A Wells Fargo Economics espera que os ganhos salariais em numerário do trabalho no Japão em maio, com divulgação prevista para a próxima semana, reforcem a evidência de um ciclo salários-preços sustentado e mantenham o Banco do Japão (BoJ) numa trajetória de normalização da política monetária. Os dados de abril mostraram ganhos salariais em numerário do trabalho a aumentarem 3,6% em termos homólogos, enquanto os ganhos por horas normais — a medida preferida do BoJ para aferir o dinamismo subjacente dos salários — subiram 3,3%. O banco aponta ainda para um PIB resiliente e um sólido inquérito Tankan do 2.º trimestre como sinais macroeconómicos de suporte.
As negociações Shuntō resultaram em aumentos salariais médios superiores a 5% pelo terceiro ano consecutivo, com efeitos a partir de abril, e espera-se que o desfasamento entre os acordos e a concretização nos salários sustente o crescimento dos ganhos nos próximos meses, apesar da cobertura sindical limitada. Com a inflação descrita como moderada, o desaparecimento gradual dos subsídios governamentais e o impacto de um iene mais fraco nos preços das importações são apresentados como motores de uma aceleração gradual. Com base nisso, a Wells Fargo mantém a previsão de uma subida de 25 pontos base da taxa do BoJ no 3.º trimestre, muito provavelmente em setembro, elevando a taxa de referência para 1,25% até ao final do ano.
Dados do mercado de trabalho reforçam argumento para normalização da política do BoJ
Com os ganhos salariais em numerário do trabalho de maio recentemente reportados com um aumento homólogo de 3,8%, vemos um suporte claro para a trajetória do Banco do Japão rumo à normalização da política monetária. Isto confirma que o ciclo salários-preços está a ganhar tração, alimentado por fortes acordos salariais no Shuntō, que em média ultrapassaram 5% pelo terceiro ano consecutivo. Assim, estamos posicionados para uma subida de taxas tão cedo quanto setembro.
Estratégia de mercado: posicionamento para subida de taxas e fortalecimento do iene
Consequentemente, estamos a avaliar oportunidades para tomar posições curtas em futuros de obrigações do governo japonês (JGB). À medida que o BoJ avança para subir as taxas, esperamos uma queda dos preços das obrigações, oferecendo uma forma direta de capitalizar esta mudança de política. Esta estratégia é semelhante ao posicionamento antes da alteração inicial de política, com a saída das taxas negativas em 2024, que marcou o início deste ciclo de normalização.

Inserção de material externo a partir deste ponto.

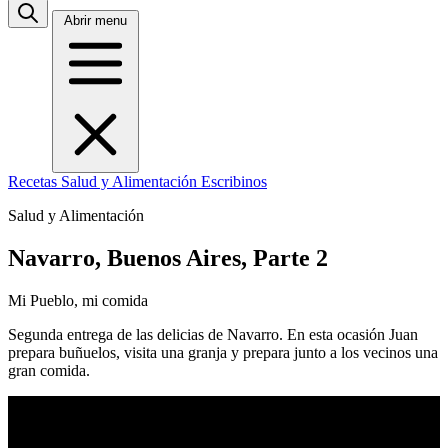
Abrir menu
Recetas
Salud y Alimentación
Escribinos
Salud y Alimentación
Navarro, Buenos Aires, Parte 2
Mi Pueblo, mi comida
Segunda entrega de las delicias de Navarro. En esta ocasión Juan
prepara buñuelos, visita una granja y prepara junto a los vecinos una
gran comida.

O fortalecimento do iene é a outra face desta operação, sobretudo com o USD/JPY atualmente a oscilar perto de 162,50. Estamos a considerar a compra de opções call sobre JPY ou de opções put sobre USD/JPY para beneficiar de uma potencial descida abaixo do nível de 160. Estes instrumentos oferecem risco definido enquanto aguardamos o próximo movimento do BoJ.

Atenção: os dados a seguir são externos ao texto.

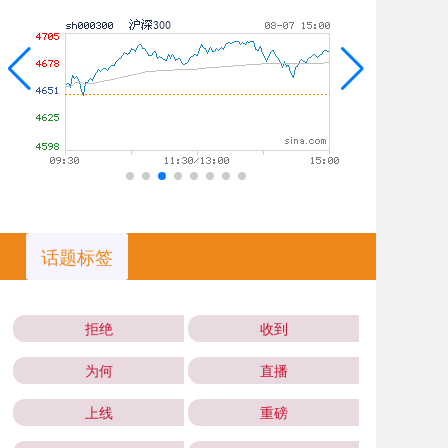
话题标签
拒绝
收到
为何
直播
上线
重磅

A mais recente leitura da inflação subjacente nacional (core CPI) de 2,7% também reforça a nossa convicção, à medida que o desvanecimento dos subsídios governamentais começa a revelar pressões de preços subjacentes. Estes dados de inflação dão ao BoJ a cobertura de que precisa para avançar com um maior aperto. Acreditamos que o mercado ainda está a subavaliar o ritmo destas subidas futuras rumo a uma taxa de 1,25% no final do ano.